Controla cómo se levanta después de descansar, cómo usa las escaleras, cuánto dura el paseo, a qué ritmo camina, si resbala, si juega, cómo duerme, su apetito, el uso de medicamentos y su recuperación después de la actividad. Los vídeos cortos grabados en condiciones similares pueden ser útiles. Utiliza las mismas medidas cada semana para que las variaciones normales del día a día no condicionen la decisión.
Lista de comprobación para tomar la decisión final
Elige según lo que mejor encaje con su recuperación, no según la afirmación más llamativa. Antes de decidirte por PEMF o por el láser frío, confirma todos los puntos siguientes.

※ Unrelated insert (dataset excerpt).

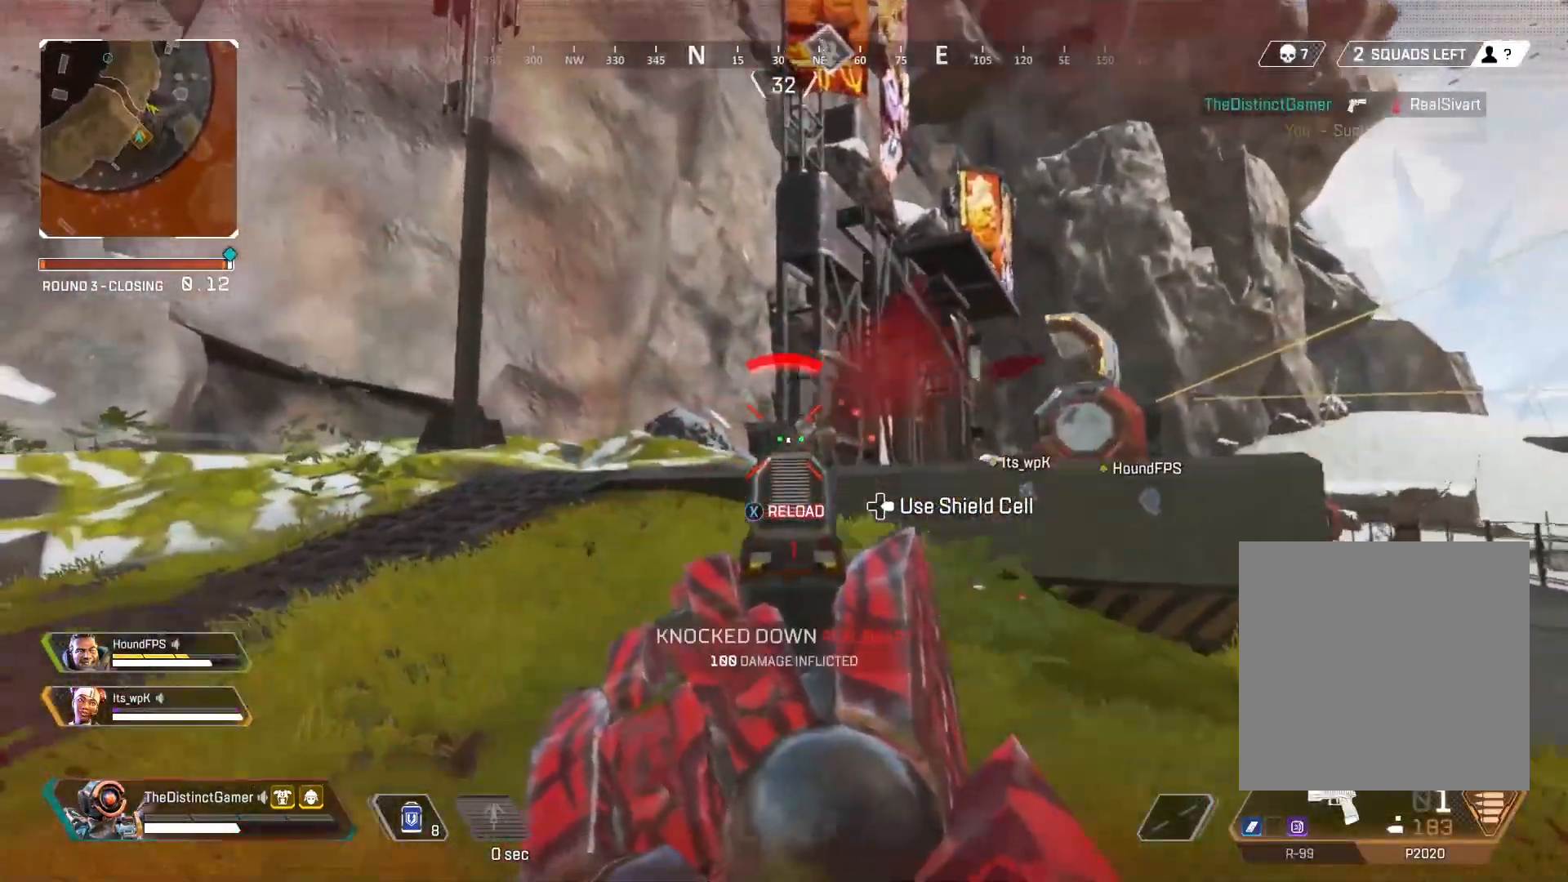
{"buttons": [], "left_stick": "up", "right_stick": "center", "events": [[17, "L2", "up"], [17, "right_stick", "center"], [50, "X", "down"], [83, "L3", "down"], [117, "X", "up"], [233, "L3", "up"], [233, "right_stick", "right"], [300, "right_stick", "down-left"], [367, "left_stick", "up"], [383, "right_stick", "center"]]}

PEMF suele encajar mejor como apoyo domiciliario que pueda repetirse, para el cuidado continuado de problemas de movilidad y para tratar zonas más amplias. El láser frío suele encajar mejor cuando se necesita actuar sobre un tejido localizado, durante el cuidado posoperatorio y en una rehabilitación guiada por la clínica veterinaria.
Es una orientación práctica, no una regla universal. La opción adecuada es la modalidad que se ajusta al diagnóstico, puede administrarse de forma segura, encaja con el calendario necesario y ofrece beneficios medibles sin desplazar otros cuidados más importantes.
Utiliza esta lista en tu próxima consulta veterinaria o de rehabilitación. Pide una prueba con objetivos definidos, registra cómo funciona tu perro y valora el plan según una recuperación significativa, no según expresiones como «curación celular».